Provide the number of lines in the records that hold the string "state", without any other words.

(DATA EXCERPTS Opens)

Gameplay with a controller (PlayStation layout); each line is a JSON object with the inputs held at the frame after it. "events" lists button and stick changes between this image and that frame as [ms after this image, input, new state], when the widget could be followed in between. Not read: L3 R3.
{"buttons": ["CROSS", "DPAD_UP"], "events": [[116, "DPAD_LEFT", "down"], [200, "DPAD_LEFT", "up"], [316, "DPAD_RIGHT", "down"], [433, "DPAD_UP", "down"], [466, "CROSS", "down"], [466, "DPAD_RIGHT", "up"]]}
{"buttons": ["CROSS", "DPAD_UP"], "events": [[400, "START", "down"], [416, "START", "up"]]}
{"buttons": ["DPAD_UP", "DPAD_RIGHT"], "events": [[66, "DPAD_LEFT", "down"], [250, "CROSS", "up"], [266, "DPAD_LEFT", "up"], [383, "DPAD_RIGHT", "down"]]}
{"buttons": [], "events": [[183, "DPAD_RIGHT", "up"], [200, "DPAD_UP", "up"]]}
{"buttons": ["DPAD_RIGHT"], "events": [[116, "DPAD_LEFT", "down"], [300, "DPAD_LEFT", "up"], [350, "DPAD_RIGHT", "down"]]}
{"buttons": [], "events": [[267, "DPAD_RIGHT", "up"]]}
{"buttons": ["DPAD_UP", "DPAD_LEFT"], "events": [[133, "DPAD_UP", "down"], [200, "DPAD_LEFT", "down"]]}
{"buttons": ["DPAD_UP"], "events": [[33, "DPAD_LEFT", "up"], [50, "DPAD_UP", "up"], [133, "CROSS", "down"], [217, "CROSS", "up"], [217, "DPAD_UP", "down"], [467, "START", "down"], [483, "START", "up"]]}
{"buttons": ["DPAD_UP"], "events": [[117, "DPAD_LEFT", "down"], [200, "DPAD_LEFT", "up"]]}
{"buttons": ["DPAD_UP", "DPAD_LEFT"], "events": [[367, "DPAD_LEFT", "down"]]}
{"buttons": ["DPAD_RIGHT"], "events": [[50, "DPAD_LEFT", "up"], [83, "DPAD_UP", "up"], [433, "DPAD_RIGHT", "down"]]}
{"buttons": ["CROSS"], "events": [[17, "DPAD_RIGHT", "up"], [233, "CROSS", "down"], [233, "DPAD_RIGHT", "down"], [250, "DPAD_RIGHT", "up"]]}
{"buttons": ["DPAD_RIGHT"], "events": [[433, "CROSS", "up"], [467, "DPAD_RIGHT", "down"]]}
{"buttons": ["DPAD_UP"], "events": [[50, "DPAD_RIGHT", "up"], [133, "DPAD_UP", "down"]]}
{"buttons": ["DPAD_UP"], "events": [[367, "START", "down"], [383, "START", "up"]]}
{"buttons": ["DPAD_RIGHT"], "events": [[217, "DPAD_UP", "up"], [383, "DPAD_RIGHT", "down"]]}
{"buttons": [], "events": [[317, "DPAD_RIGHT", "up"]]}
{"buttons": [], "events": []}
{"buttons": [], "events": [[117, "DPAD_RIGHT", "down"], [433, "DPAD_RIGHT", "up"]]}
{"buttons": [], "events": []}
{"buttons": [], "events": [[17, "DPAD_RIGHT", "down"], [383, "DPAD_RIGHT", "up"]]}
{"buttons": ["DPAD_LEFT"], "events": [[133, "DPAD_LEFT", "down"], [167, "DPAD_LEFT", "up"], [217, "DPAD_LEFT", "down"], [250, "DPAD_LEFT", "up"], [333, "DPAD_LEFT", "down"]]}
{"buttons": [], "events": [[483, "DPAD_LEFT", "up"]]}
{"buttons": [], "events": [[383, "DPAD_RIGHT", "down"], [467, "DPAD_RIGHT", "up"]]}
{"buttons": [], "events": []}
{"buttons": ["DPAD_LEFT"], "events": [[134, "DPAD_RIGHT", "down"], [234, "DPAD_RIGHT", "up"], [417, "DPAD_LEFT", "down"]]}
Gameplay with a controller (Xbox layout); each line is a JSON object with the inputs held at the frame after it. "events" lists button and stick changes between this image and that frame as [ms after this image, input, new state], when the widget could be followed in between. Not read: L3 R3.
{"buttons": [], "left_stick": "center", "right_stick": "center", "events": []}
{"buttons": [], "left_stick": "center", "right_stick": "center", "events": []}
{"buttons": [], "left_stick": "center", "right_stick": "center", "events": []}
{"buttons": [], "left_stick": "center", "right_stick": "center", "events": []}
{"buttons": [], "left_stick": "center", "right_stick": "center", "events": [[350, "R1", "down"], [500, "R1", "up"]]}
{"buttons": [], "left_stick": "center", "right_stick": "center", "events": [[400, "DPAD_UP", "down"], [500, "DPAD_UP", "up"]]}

(DATA EXCERPTS Closes)

:: TASK RESULT ::
2